MIT Lands AI, Robotics Lab Funds as Senators Propose $2.2B for Gov. Projects

Several military organizations around the world in countries such as India, Russia, and China have begun to consider AI capabilities and investments a critical part of national security. The United States military has taken its AI investments seriously, and is doing more.

U.S. Air Force logo (credit: WikiMedia)

Khari Johnson writes in an article for venturebeat.com that the U.S. Air Force is pumping a lot of money into MIT for the development of its AI “dream” programs.

Beginning this summer, about a dozen enlisted members of the Air Force will be assigned to a research and development team to tackle “real-world, national security challenges,” according to an Air Force statement.

The accelerator will not support the creation of autonomous weaponry, MIT professor Maria Zuber told MIT Tech Review. Still, the Air Force isn’t spending big bucks to spread peace and love around the world. The new programs, however, will go beyond merely making weapons towards the big picture of military readiness.

The Air Force plans to commit $15 million a year to the program, according to an announcement shared today. The program will be housed in MIT’s Beaver Works facility but may include faculty, staff, or students from all five colleges, including MIT’s Computer Science and Artificial Intelligence Laboratory (CSAIL) and groups like MIT’s Robotics team.

The Stephen A. Schwarzman College of Computing scheduled to open this fall will work to make AI part of the education of all fields of study at MIT.

The DoD opened its Joint AI Center last fall and shared its first-ever AI strategy in February, and is currently seeking input about the ethical use of artificial intelligence. Comments can be shared online until September 30. Organizations like the Defense Digital Service (DDS) also recruit tech workers from companies like Google and Facebook to help the military solve problems.

Senators Propose AI Legislation

This legislation proposal shows how much the USA and its rivals worldwide are solidly behind the current state of AI of now, and what it will take to develop the AI of tomorrow. Major funding will be the first step.

Last week, U.S. Senators Rob Portman (R-OH), Martin Heinrich (D-NM), and Brian Schatz (D-HI) proposed the Artificial Intelligence Initiative Act, legislation to pump $2.2 billion into federal research and development and create a national AI strategy.
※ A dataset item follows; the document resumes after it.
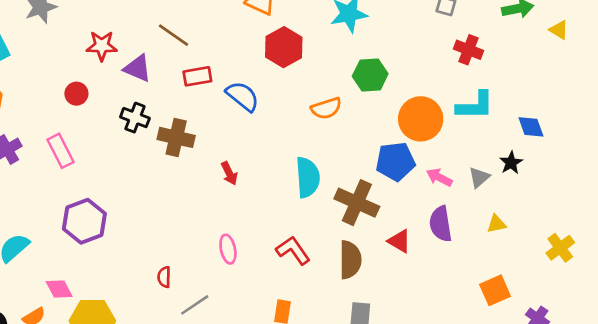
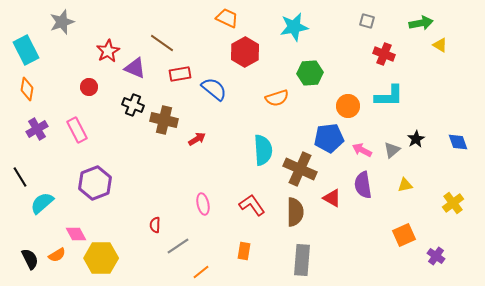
yellow triangle: (559, 30) -> (440, 45), moved
red star: (102, 46) -> (108, 51), turned -30
orange circle: (421, 119) -> (348, 106), size x0.7
blue diamond: (531, 127) -> (458, 142), moved
red arrow: (229, 173) -> (197, 139), moved, turned -96

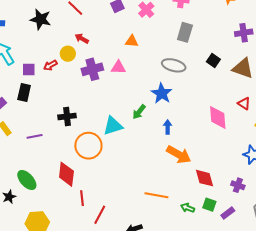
The $2.2 billion would be doled out over the course of 5 years to federal agencies like the Department of Energy, Department of Commerce’s National Institute of Standards and Technology (NIST) and others. The legislation would establish a National AI Coordination Office to lead federal AI efforts, require the National Science Foundation (NSF) to study the effects of AI on society and education, and allocate $40 million a year to NIST to create AI evaluation standards.